Inutile de passer la nuit avec un cours de langues (ou de tout autre apprentissage) dans les oreilles. Pendant le sommeil, notre cerveau ne capte quasi pas ces nouvelles informations. Du moins, il ne réussit pas à rendre cohérents les sons qu’il capte. Voilà ce que vient démontrer une doctorante du laboratoire de Neuropsychologie et de neuroimagerie fonctionnelle dirigé par le Pr Philippe Peigneux de la Faculté des Sciences psychologiques et de l’éducation de l’Université Libre de Bruxelles (ULB).
L’hypnopédie, soit la capacité d’apprendre pendant le sommeil, serait donc un mythe. La chercheuse, Juliane Farthouat, aspirante F.R.S-FNRS, est arrivée à cette conclusion après une série d’examens réalisée par magnétoencéphalographie (MEG) chez des volontaires. La magnétoencéphalographie permet d’observer en direct le fonctionnement du cerveau.
Ses travaux ont permis de constater que si notre cerveau est capable de percevoir des sons au cours du sommeil, il par contre incapable de grouper ces sons, des les organiser en une séquence.
Le cerveau endormi capte des sons mais ne les organise pas
« Quelques études récentes ont montré que l’acquisition d’associations élémentaires de type stimulus-réponse réflexe est possible au cours du sommeil, tant chez l’homme que chez l’animal », indique l’ULB. « Néanmoins, elles ne montraient pas si le sommeil permettait des formes plus sophistiquées d’apprentissage ».
La nouvelle étude de l’ULB montre que si notre cerveau est capable de continuer à percevoir des sons au cours du sommeil tout comme à l’éveil, sa capacité de grouper ces sons en fonction de leur organisation dans une séquence n’est présente qu’à l’éveil et disparaît totalement au cours du sommeil.
La doctorante a utilisé la magnétoencéphalographie (MEG) pour enregistrer l’activité cérébrale reflétant l’apprentissage statistique de groupes de sons, pendant le sommeil à ondes lentes (partie du sommeil pendant lequel l’activité du cerveau est fortement synchronisée) et au cours de l’éveil suivant.
Pendant le sommeil, les participants ont été exposés à des flux rapides de sons purs, organisés de manière aléatoire ou structurés de manière à ce que le flux soit groupé statistiquement en ensembles de 3 éléments. Pendant le sommeil, les réponses cérébrales enregistrées en magnétoencéphalographie ont démontré une détection préservée des sons isolés, mais aucune réponse liée au groupement statistique.

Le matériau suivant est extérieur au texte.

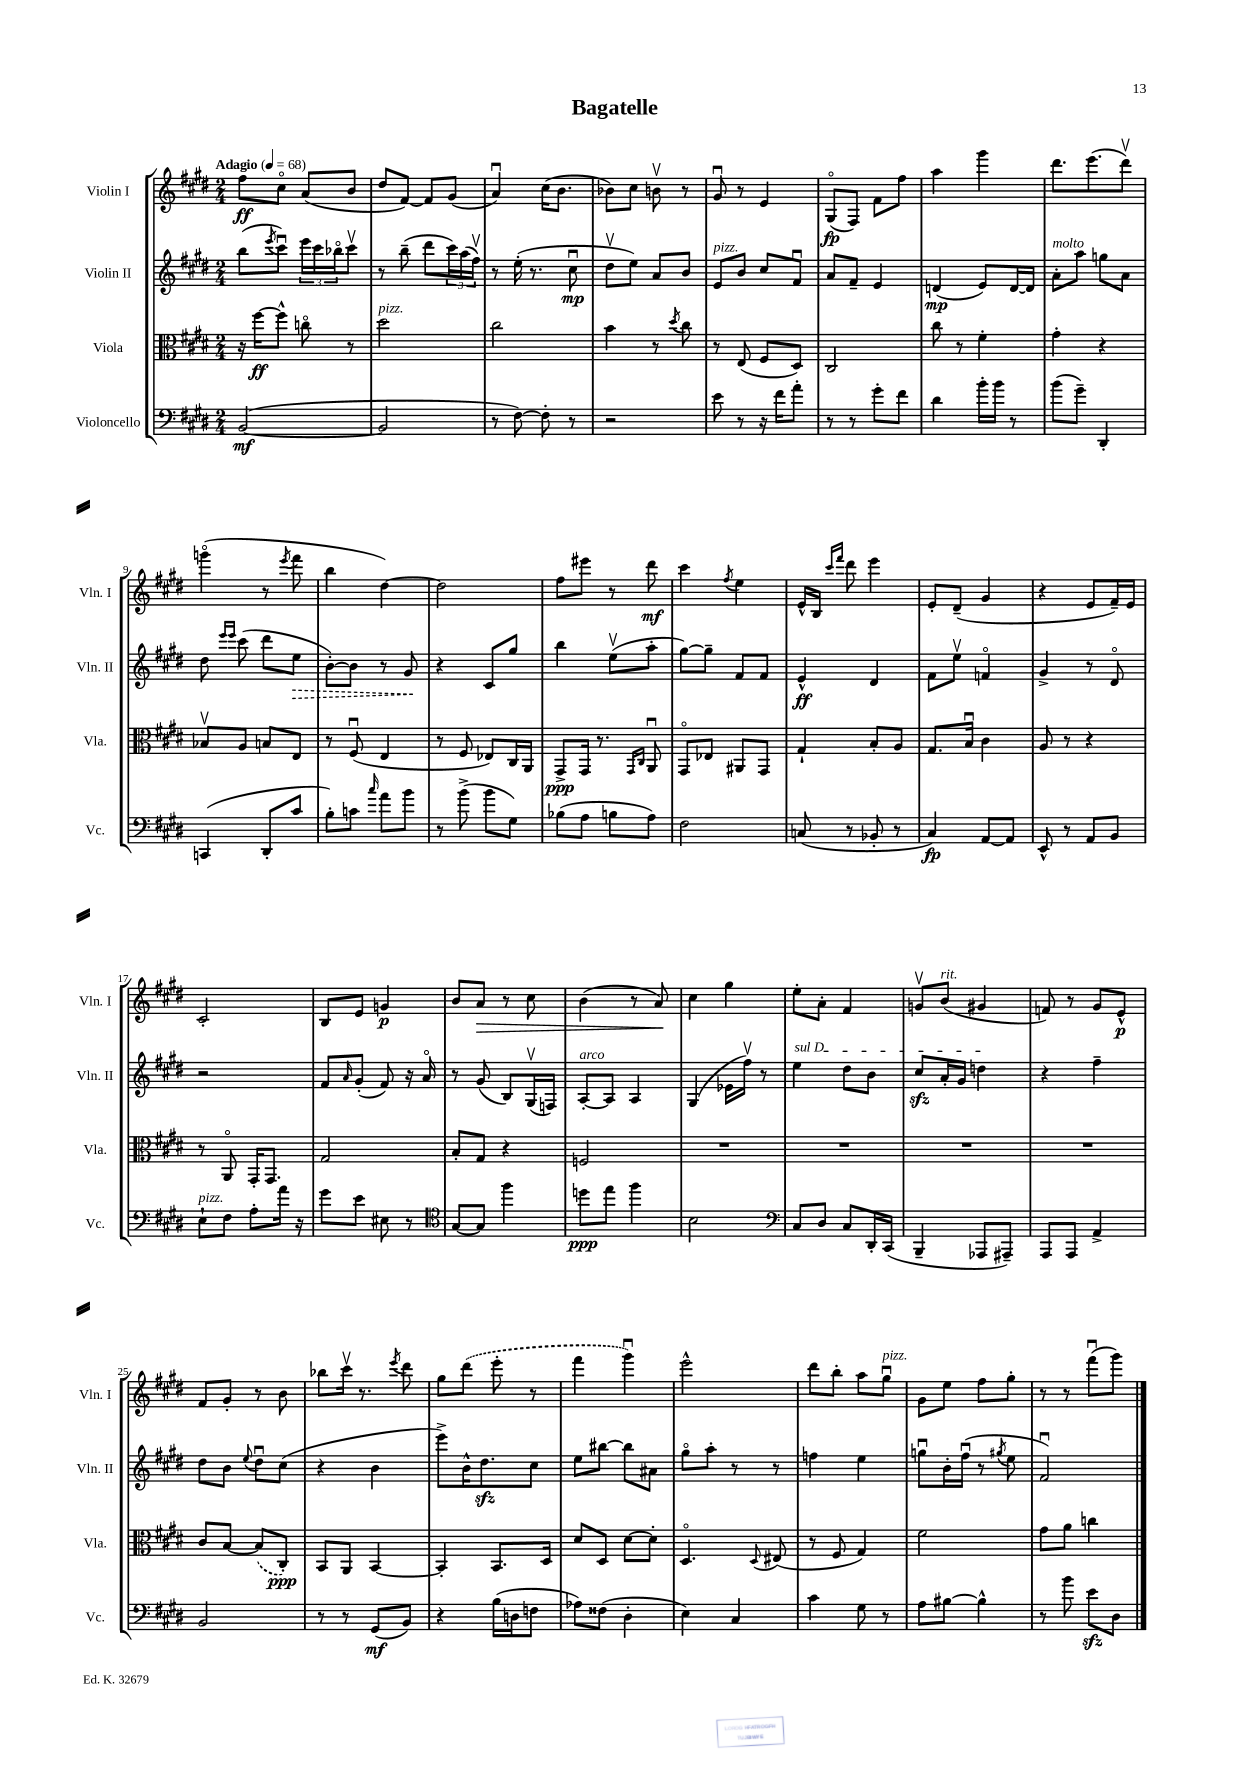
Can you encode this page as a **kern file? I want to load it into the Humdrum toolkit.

**kern	**kern	**kern	**kern
*staff4	*staff3	*staff2	*staff1
*clefF4	*clefC3	*clefG2	*clefG2
*k[f#c#g#d#]	*k[f#c#g#d#]	*k[f#c#g#d#]	*k[f#c#g#d#]
*M2/4	*M2/4	*M2/4	*M2/4
*MM68	*MM68	*MM68	*MM68
([2BB	16r	(8bb	8ff#
.	[16ff#	.	.
.	.	8qeee	.
.	8ff#^^]	8ccc#u)	8cc#o
.	8cco	24eee	(8a
.	.	24ccc#	.
.	.	24bb-o	.
.	8r	8ccc#v	8b
=	=	=	=
2BB]	2dd#	8r	8dd#
.	.	(8bb~	[8f#)
.	.	8ddd#	8f#]
.	.	24ccc#)	(8g#
.	.	(24aa	.
.	.	24ff#v)	.
=	=	=	=
8r	2cc#	8r	4au)
[8F#)	.	(16ee'	.
.	.	8.r	.
8F#']	.	.	(16cc#
.	.	.	8.b
8r	.	8cc#u	.
=	=	=	=
2r	4b	8dd#v	8b-)
.	.	8ee)	8cc#
.	8r	8a	8bv
.	8qdd#	.	.
.	8cc#	8b	8r
=	=	=	=
8e	8r	8e	8g#u
8r	(8E	8b	8r
16r	8F#	8cc#	4e
16f#	.	.	.
8a'	8D#)	8f#u	.
=	=	=	=
8r	2C#	8a	(8G#o
8r	.	8f#~	8F#)
8g#'	.	4e	8f#
8f#	.	.	8ff#
=	=	=	=
4d#	8cc#	(4d	4aa
.	8r	.	.
16b'	4f#'	8e)	4ggg#
16b	.	.	.
8r	.	[16d	.
.	.	16d]	.
=	=	=	=
(8b	4g#'	8a'	8.ddd#
8g#~)	.	8aa	.
.	.	.	(8.eee
4DD#'	4r	8gg	.
.	.	8a	8ddd#v)
=	=	=	=
(4CC	8B-v	8dd#	(4gggo
.	.	16qqeee	.
.	.	16qqeee	.
.	8A	(8ccc#	.
8DD#'	8B	8ddd#	8r
.	.	.	8qeee
8c#	8E	8ee	8fff#
=	=	=	=
8B')	8r	[8b')	4bb
8c	(8F#u	8b]	.
16qqcc#	.	.	.
8a	4E	8r	[4dd#)
8b	.	8g#	.
=	=	=	=
8r	8r	4r	2dd#]
(8b^	8F#	.	.
8b	8E-)	8c#	.
8G#)	16C#	8gg#	.
.	16AA	.	.
=	=	=	=
(8B-	8GG#^	4bb	8ff#
8A	16GG#	.	8eee#
.	8.r	.	.
8B	.	(8eev	8r
.	16qqGG#	.	.
.	16qqC#	.	.
8A)	8AAu	8aa'	8ddd#
=	=	=	=
2F#	8GG#o	[8gg#)	4ccc#
.	8E-	8gg#~]	.
.	.	.	8qff#
.	8AA#	8f#	4ee
.	8GG#	8f#	.
=	=	=	=
(8C	4G#`	4e^^	16e^^
.	.	.	16B
.	.	.	16qqccc#
.	.	.	16qqfff#
8r	.	.	8ddd#
8BB-'	8B'	4d#	4eee
8r	8A	.	.
=	=	=	=
4C#)	8.G#	8f#	8e'
.	.	8eev	(8d#~
.	16Bu	.	.
[8AA	4c#	4fo	4g#
8AA]	.	.	.
=	=	=	=
8EE^^	8A	4g#^	4r
8r	8r	.	.
8AA	4r	8r	8e
8BB	.	8d#o	16f#~)
.	.	.	16e
=	=	=	=
8E`	8r	2r	2c#'
8F#	8AAo	.	.
8A'	16GG#'	.	.
.	8.GG#	.	.
16a	.	.	.
16r	.	.	.
=	=	=	=
8g#	2G#	8f#	8B
.	.	16qqa	.
8e	.	(8g#'	8e
8E#	.	8f#)	4g
8r	.	16r	.
.	.	16ao	.
=	=	=	=
*clefC4	*	*	*
[8G#	8B'	8r	8b
8G#]	8G#	(8g#	8a
4ff#	4r	8B)	8r
.	.	(16G#v	8cc#
.	.	16F)	.
=	=	=	=
8dd	2F	[8A'	(4b
8ee	.	8A]	.
4ff#	.	4A	8r
.	.	.	8a)
=	=	=	=
2B	2r	(4G#	4cc#
.	.	16e-	4gg#
.	.	16ff#v)	.
.	.	8r	.
=	=	=	=
*clefF4	*	*	*
8C#	2r	4ee	8ee'
8D#	.	.	8a'
8C#	.	8dd#	4f#
16DD#'	.	8b	.
(16CC#	.	.	.
=	=	=	=
4BBB~	2r	8cc#	8gv
.	.	16a'	(8b
.	.	16g#	.
8AAA-	.	4dd	4g#
8AAA#~)	.	.	.
=	=	=	=
8AAA	2r	4r	8f)
8AAA	.	.	8r
4AA^	.	4ff#~	8g#
.	.	.	8e^^
=	=	=	=
2BB	8c#	8dd#	8f#
.	[8B	8b	8g#'
.	.	8qqee	.
.	(8B]	8dd#u	8r
.	8C#')	(8cc#	8b
=	=	=	=
8r	8BB	4r	8bb-
8r	8AA	.	16ccc#v
.	.	.	8.r
(8GG#	[4BB	4b	.
.	.	.	8qeee
8BB)	.	.	8ddd#
=	=	=	=
4r	4BB']	8eee^)	8gg#
.	.	16b^^	(8ddd#
.	.	8.dd#	.
(16B	8.BB	.	8eee'
16D	.	.	.
8F	.	8cc#	8r
.	16D#	.	.
=	=	=	=
8A-)	8d#	8ee	4fff#
(8F##	8D#	[8bb#	.
4D#'	[8d#	8bb#]	4ggg#u)
.	8d#']	8a#	.
=	=	=	=
4E)	4.D#o	8gg#o	2eee^^
.	.	8aa'	.
4C#	.	8r	.
.	8qqD#	.	.
.	(8E#	8r	.
=	=	=	=
4c#	8r	4ff	8ddd#
.	8F#	.	8bb'
8G#	4G#)	4ee	8aa
8r	.	.	8gg#u
=	=	=	=
8A	2f#	8ggu	8g#
[8B#	.	16b'	8ee
.	.	(16ff#u	.
4B#^^]	.	8r	8ff#
.	.	8qgg#	.
.	.	8ee	8gg#'
=	=	=	=
8r	8g#	2f#u)	8r
8b	8a	.	8r
8e	4cc	.	(8fff#u
8D#	.	.	8ggg#)
==	==	==	==
*-	*-	*-	*-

Pendant l’éveil par contre, tous les participants ont présenté des réponses cérébrales MEG reflétant le groupement en ensembles de 3 éléments.
Les résultats de cette étude suggèrent des limitations intrinsèques à nos capacités d’apprentissage. Ils montrent que les capacités d’apprentissage du cerveau endormi à de simples associations élémentaires.
Dormir fixe par contre les apprentissages
Le sommeil est par contre utile à la fixation des apprentissages. Une précédente recherche menée au sein du laboratoire du Pr Peigneux l’avait démontré.
Menée sur des enfants âgés d’une dizaine d’années, cette recherche utilisant également la magnétoencéphalographie de l’hôpital Erasme avait permis de montrer que le sommeil, et plus particulièrement une sieste, permettait de consolider les apprentissages.
Notamment en les faisant passer de la mémoire « à court terme » à la mémoire « à long terme ». En dormant, les informations étant transférées de l’hippocampe vers des zones du cortex pour une mémoire à long terme.